- Text passage
Recipient of the Purple Heart medal (1945–2021)

Montgomery Cunningham Meigs (11 January 1945 – 6 July 2021) was a United States Army general. He was named for his triple great-granduncle, Quartermaster General Montgomery C. Meigs, the father of Arlington National Cemetery, and for his father Lieutenant Colonel Montgomery Meigs, a World War II tank commander who was killed in action one month before Meigs was born.

==Early life and education==
Meigs graduated from the Holderness School in Holderness, New Hampshire, in 1963 and went on to United States Military Academy at West Point, New York, where he graduated in 1967. He served as a cavalry troop commander in the Vietnam War with the 9th Infantry Division. After study at the University of Wisconsin–Madison and a year at the Army's Command and General Staff College, he taught in the History Department at West Point and spent the 1981–82 academic year at Massachusetts Institute of Technology as an International Affairs Fellow of the Council on Foreign Relations.

Dataset records
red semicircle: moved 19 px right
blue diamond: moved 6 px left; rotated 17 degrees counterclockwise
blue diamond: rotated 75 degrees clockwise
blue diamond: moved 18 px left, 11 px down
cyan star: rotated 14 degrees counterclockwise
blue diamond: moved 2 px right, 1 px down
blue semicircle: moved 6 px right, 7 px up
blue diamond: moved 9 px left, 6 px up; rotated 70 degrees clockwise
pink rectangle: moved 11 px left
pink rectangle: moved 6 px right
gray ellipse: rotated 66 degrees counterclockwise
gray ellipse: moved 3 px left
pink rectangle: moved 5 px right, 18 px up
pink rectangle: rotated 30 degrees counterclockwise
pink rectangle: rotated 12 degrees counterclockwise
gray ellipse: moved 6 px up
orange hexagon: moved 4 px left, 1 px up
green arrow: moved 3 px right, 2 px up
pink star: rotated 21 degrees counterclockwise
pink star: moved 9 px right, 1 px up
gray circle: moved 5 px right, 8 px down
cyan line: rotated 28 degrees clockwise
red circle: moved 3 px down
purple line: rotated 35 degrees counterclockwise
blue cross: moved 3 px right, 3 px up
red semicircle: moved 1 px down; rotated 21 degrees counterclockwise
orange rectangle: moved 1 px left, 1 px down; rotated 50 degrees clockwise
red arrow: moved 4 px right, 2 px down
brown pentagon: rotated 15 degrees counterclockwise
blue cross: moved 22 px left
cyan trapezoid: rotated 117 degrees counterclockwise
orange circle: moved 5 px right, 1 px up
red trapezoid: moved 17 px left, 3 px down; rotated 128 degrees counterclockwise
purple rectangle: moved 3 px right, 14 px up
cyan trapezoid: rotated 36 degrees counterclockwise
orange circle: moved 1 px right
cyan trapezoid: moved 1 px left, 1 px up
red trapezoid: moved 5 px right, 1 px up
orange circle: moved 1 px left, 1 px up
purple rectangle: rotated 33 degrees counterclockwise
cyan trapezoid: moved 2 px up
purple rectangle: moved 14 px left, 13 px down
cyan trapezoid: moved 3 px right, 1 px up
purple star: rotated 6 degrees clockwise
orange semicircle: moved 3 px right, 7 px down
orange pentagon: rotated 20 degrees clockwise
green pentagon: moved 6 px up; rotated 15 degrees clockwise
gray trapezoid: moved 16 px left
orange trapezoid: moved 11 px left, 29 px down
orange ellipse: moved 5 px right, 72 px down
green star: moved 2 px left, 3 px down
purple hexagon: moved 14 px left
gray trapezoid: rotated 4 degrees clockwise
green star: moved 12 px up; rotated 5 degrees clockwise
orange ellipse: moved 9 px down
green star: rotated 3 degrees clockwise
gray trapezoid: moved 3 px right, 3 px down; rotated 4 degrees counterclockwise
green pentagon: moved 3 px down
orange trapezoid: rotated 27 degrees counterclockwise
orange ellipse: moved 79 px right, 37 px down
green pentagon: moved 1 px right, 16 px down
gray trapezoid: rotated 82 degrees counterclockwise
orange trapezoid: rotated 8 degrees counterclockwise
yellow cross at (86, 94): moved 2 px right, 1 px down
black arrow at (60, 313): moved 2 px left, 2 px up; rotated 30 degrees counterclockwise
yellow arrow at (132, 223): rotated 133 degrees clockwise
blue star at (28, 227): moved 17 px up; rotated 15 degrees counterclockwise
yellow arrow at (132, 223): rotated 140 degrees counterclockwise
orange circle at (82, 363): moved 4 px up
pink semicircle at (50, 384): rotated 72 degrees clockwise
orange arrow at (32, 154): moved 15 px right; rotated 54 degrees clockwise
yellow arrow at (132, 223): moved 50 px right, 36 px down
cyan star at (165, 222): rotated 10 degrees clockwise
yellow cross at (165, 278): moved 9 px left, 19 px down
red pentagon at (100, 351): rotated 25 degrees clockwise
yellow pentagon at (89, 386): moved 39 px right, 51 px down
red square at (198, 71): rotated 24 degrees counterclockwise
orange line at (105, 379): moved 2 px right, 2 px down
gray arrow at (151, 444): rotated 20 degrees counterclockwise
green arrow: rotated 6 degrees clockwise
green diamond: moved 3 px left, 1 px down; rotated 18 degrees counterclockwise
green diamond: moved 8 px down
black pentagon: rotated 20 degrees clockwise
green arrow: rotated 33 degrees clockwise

- Directions
**1.** Rewrite the part of the Meigs biography that begins with "Montgomery Cunningham Meigs" and ends with "Meigs was born.", changing "Lieutenant Colonel" to "Major".
**2.** Carry the Meigs biography forward from the point where it stops.

- Answers in order
**1.**
Montgomery Cunningham Meigs (11 January 1945 – 6 July 2021) was a United States Army general. He was named for his triple great-granduncle, Quartermaster General Montgomery C. Meigs, the father of Arlington National Cemetery, and for his father Major Montgomery Meigs, a World War II tank commander who was killed in action one month before Meigs was born.

**2.**
==Military career==

Meigs visiting a coalition basecamp in Bosnia and Herzegovina

Meigs received his PhD in history from Wisconsin in 1982 before reporting to 2nd Armored Cavalry Regiment as its executive officer. In 1984, Meigs commanded the 1st Squadron, 1st Armored Cavalry Regiment. Following a stint at the National War College as an Army Fellow, he worked as a strategic planner on the Joint Staff in Washington, D.C. for three years. In 1988–1989, he attended MIT Seminar XXI. Returning to Germany, he assumed command of the 2nd Brigade, 1st Armored Division on 26 September 1990, and commanded it through Operation Desert Storm. He subsequently commanded the 7th Army Training Command in Grafenwoehr and served as Chief of Staff of V Corps and Deputy Chief of Staff for Operations of the United States Army, Europe, and 7th Army. Meigs commanded the 3rd Infantry Division from July 1995 until its reflagging as the 1st Infantry Division in February 1996. In October, he deployed with the 1st Infantry Division to Bosnia, serving nine months in command of NATO's Multi-National Division (North) in Operations Joint Endeavor and Joint Guard.

Meigs commanded the NATO Stabilisation Force in Bosnia and Herzegovina from 23 October 1998 to October 1999, concurrent with his command of United States Army Europe/7th Army.

Meigs was the commander-in-chief of the United States Army Europe and Africa until his retirement in 2002.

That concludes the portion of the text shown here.